FIFA

FIFA’s New Women’s Rep Didn’t Know Who Won The Women’s World Cup

A novice beat an experienced and reform-minded opponent because FIFA

FIFA
Not a good look, bro — Getty Images
May 09, 2017 at 12:09 PM ET

Recent changes to FIFA’s bylaws allot one seat on its leadership council per federation to a woman.

For an Asian federation representative, there was Moya Dodd, a former Australian national player with three decades of law and business experience who served from 2013-2016 as a non-voting member of the Executive Council, advocated for reform in FIFA following exposition of the rampant corruption scandal, and campaigned for the very woman-designated seat she was now seeking.

Her opponent in the election was a Bangladeshi soccer executive named Mahfuza Akhter Kiron, who earlier this year forbade her country’s women’s national team from speaking with the media because she was upset by negative press and who, when asked who the most recent winner of the women’s World Cup was, needed three guesses to identify the U.S.

Naturally, Kiron won, by a margin of 27 votes to 17 for Dodd.

The BBC World Service reporter, Mani Djazmi, who asked Kiron to name the World Cup winner explained her reasoning for the question:

Mahfuza Kiron’s lack of Women’s World Cup knowledge was by no means indicative of women in football or proof that women’s football is some obscure, sub-sport.

Rather, it was an indictment of the system within football politics that allows under-qualified people to rise to positions of huge power and influence.

There are many men here, at the Fifa congress, who would be equally as ignorant as Ms Kiron.

To ask a member of world football’s ruling council such a basic question is not an easy thing to do.
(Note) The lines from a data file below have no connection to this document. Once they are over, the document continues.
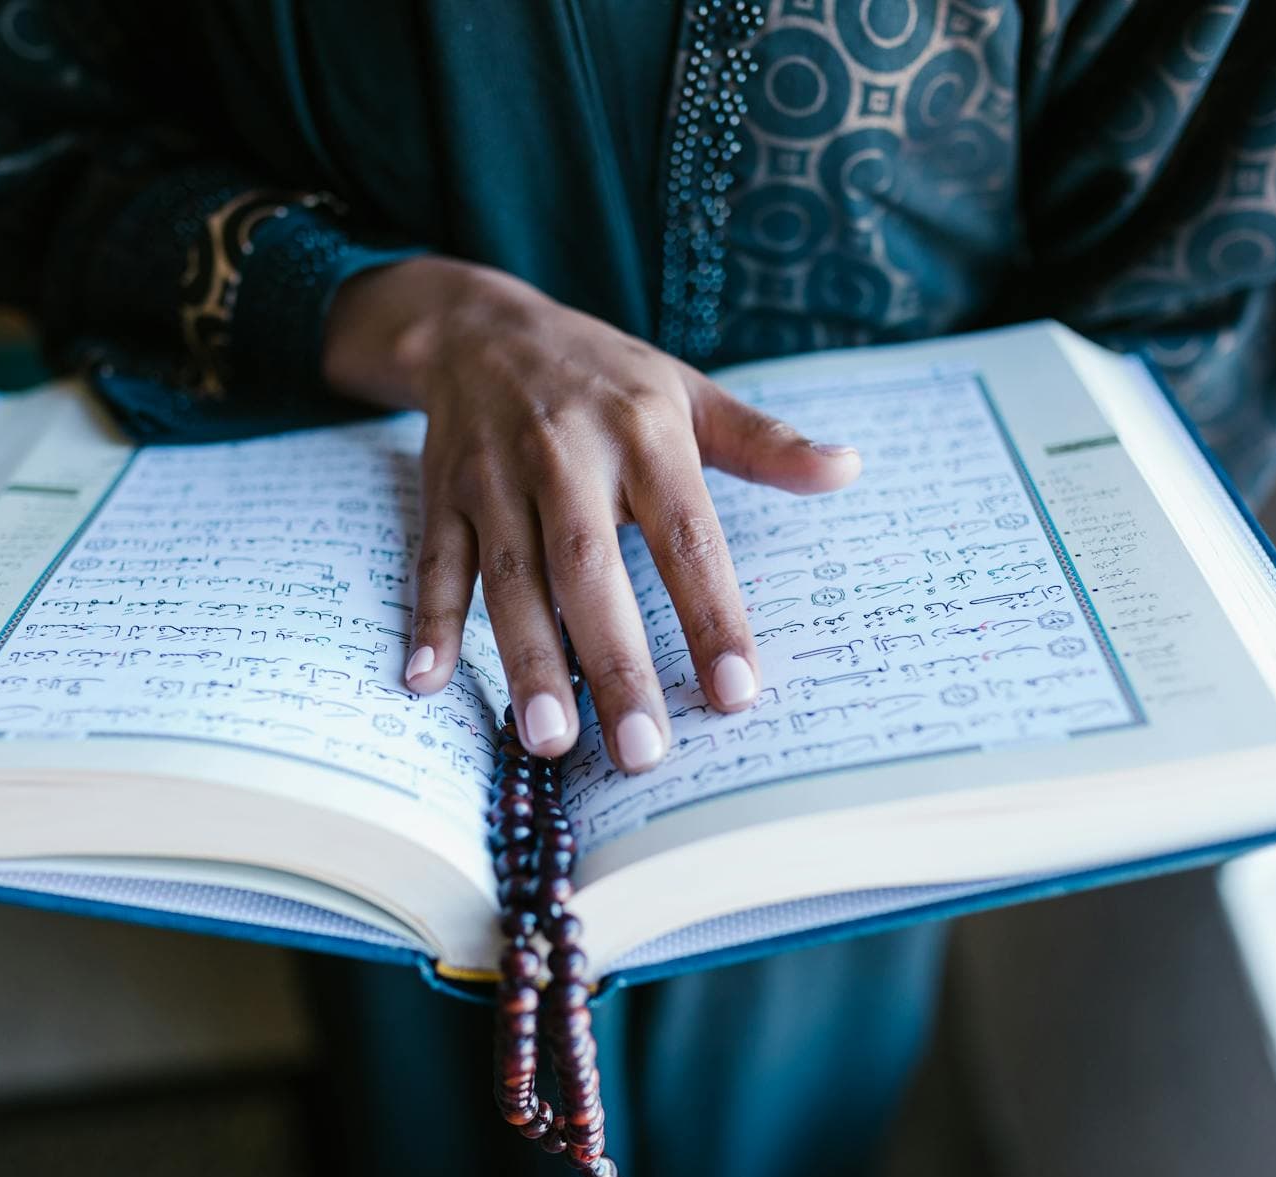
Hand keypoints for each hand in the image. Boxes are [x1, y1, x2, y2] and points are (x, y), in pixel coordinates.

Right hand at [323, 257, 859, 772]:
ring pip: (510, 578)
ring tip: (549, 740)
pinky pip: (435, 563)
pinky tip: (426, 680)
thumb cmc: (603, 376)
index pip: (687, 536)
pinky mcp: (442, 496)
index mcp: (643, 435)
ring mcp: (496, 479)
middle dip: (613, 662)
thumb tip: (848, 469)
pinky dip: (428, 620)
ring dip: (528, 659)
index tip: (737, 691)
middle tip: (641, 750)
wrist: (480, 326)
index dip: (711, 614)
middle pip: (591, 569)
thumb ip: (765, 444)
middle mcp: (566, 456)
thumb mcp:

It is very offensive, to question the knowledge of someone in that position.

I did so because I had a tip-off that previously, Ms Kiron had struggled with even more basic football knowledge, so I thought I’d test her.
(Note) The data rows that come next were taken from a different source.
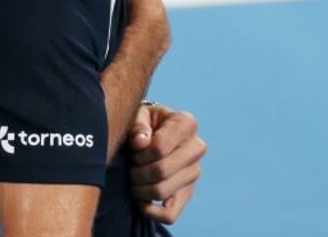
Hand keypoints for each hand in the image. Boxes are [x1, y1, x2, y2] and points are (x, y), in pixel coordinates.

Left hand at [128, 104, 206, 223]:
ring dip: (139, 188)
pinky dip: (150, 211)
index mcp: (186, 123)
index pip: (159, 147)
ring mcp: (194, 172)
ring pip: (162, 192)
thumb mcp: (138, 113)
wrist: (150, 132)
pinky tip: (139, 199)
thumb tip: (141, 142)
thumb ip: (138, 124)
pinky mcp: (188, 192)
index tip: (133, 148)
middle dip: (137, 171)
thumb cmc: (143, 121)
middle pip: (161, 171)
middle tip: (131, 165)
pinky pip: (170, 214)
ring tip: (133, 177)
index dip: (139, 152)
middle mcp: (196, 148)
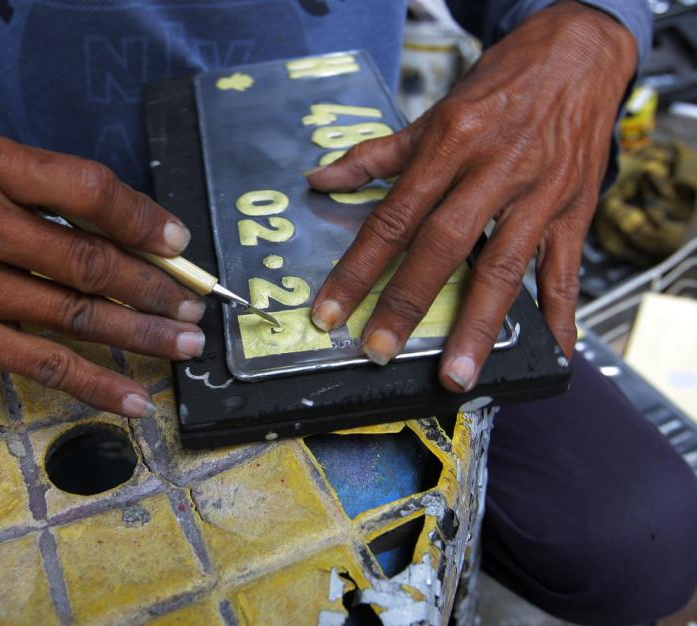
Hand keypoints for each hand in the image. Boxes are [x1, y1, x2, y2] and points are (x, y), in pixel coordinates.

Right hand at [0, 130, 207, 416]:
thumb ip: (47, 188)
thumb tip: (138, 234)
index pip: (84, 189)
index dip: (140, 218)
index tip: (178, 243)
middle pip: (86, 260)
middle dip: (152, 287)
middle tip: (193, 305)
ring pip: (73, 316)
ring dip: (139, 334)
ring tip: (184, 345)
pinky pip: (42, 365)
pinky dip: (95, 384)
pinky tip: (136, 398)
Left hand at [307, 1, 636, 391]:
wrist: (578, 53)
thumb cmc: (498, 86)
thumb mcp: (432, 113)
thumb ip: (375, 155)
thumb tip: (319, 179)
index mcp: (448, 145)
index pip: (392, 218)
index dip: (357, 269)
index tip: (332, 313)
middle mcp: (492, 170)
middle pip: (442, 246)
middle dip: (406, 303)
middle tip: (379, 351)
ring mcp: (537, 193)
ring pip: (504, 267)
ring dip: (477, 326)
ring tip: (456, 374)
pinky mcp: (574, 210)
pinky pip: (566, 270)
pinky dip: (559, 315)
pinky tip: (551, 354)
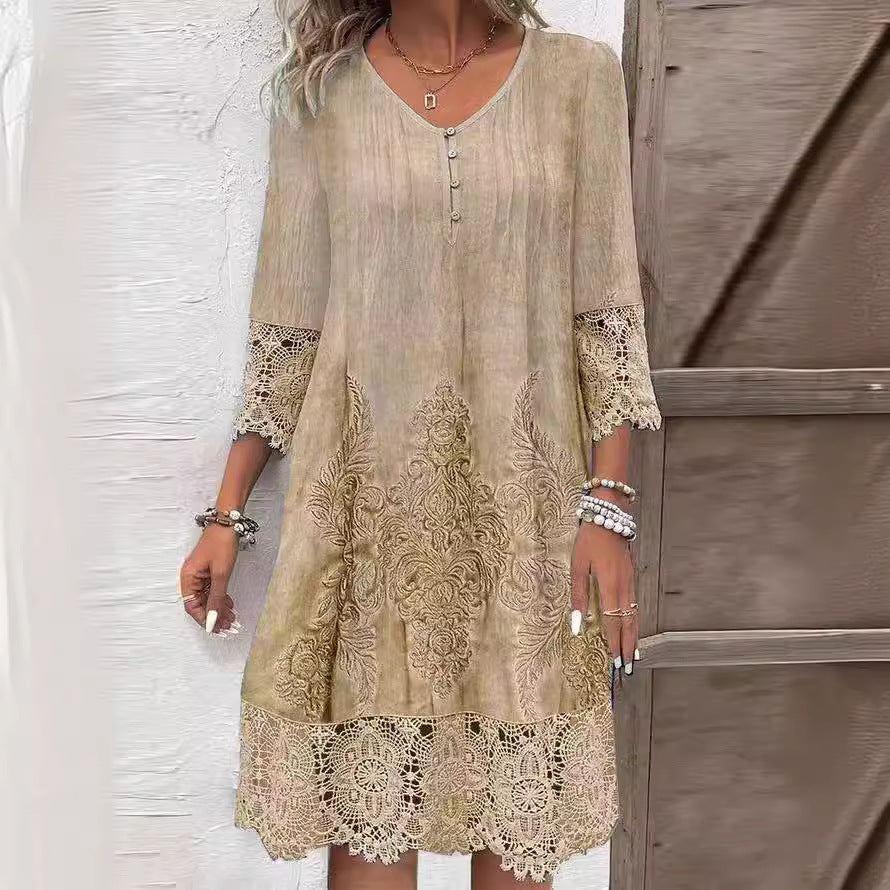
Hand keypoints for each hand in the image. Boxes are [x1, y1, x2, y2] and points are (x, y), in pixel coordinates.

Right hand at [180, 523, 239, 635]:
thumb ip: (216, 598)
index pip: (192, 607)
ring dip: (219, 608)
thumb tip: (212, 620)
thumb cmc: (222, 544)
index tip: (217, 628)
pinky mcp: (209, 571)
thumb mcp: (221, 574)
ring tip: (232, 619)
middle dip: (214, 616)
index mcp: (188, 578)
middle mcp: (191, 578)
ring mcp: (200, 574)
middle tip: (229, 626)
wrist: (229, 522)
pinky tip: (230, 606)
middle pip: (200, 603)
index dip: (204, 619)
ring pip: (208, 598)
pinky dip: (221, 598)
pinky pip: (213, 589)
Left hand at [571, 521, 638, 675]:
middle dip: (627, 646)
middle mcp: (624, 587)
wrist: (609, 515)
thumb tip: (577, 625)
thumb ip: (578, 596)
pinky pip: (634, 605)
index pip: (613, 622)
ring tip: (633, 656)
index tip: (615, 662)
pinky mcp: (630, 577)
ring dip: (633, 637)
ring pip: (634, 616)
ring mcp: (630, 582)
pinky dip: (634, 621)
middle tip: (627, 668)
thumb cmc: (589, 539)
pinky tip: (633, 629)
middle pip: (628, 623)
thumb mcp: (577, 566)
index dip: (614, 643)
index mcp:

Perhaps journalists should factor such trivia questions into every interview with members of Fifa. The results may be interesting.

Djazmi’s point is sound, that this election should be less a condemnation of Kiron specifically but of FIFA generally. Her opponent couldn’t have been more qualified. Dodd wrote a New York Times op-ed in 2015 to promote the role of women, noting that fewer than half of FIFA’s national federations even support girls soccer programs and citing research showing that board rooms reaching a 30-percent threshold of gender balance benefit from a culture shift. Just look at countries like Saudi Arabia, which recently voted down a measure to offer girls and women better access to sports. The New York Times’ Juliet Macur described Dodd as “a FIFA insider who thinks like an outsider.”

That is, of course, exactly what a corrupt body like FIFA desperately needs. Dodd took the high road in a long Facebook post, congratulating her opponent, reiterating that the changes made on her watch will help women in the sport, and pledging to keep working in some other capacity, writing, “In football, the ball doesn’t stop rolling for long, and there are many ways to contribute to our game.” She signed the post with the new feminist rallying cry, #persist. The closest she came to criticism of the apparently anti-reform vote was to tell reporters, per ESPNFC, “People will interpret it in their own ways.”

Maybe Kiron will make her own meaningful contributions to FIFA and for women, or maybe the only thing to persist will be FIFA’s system of patronage.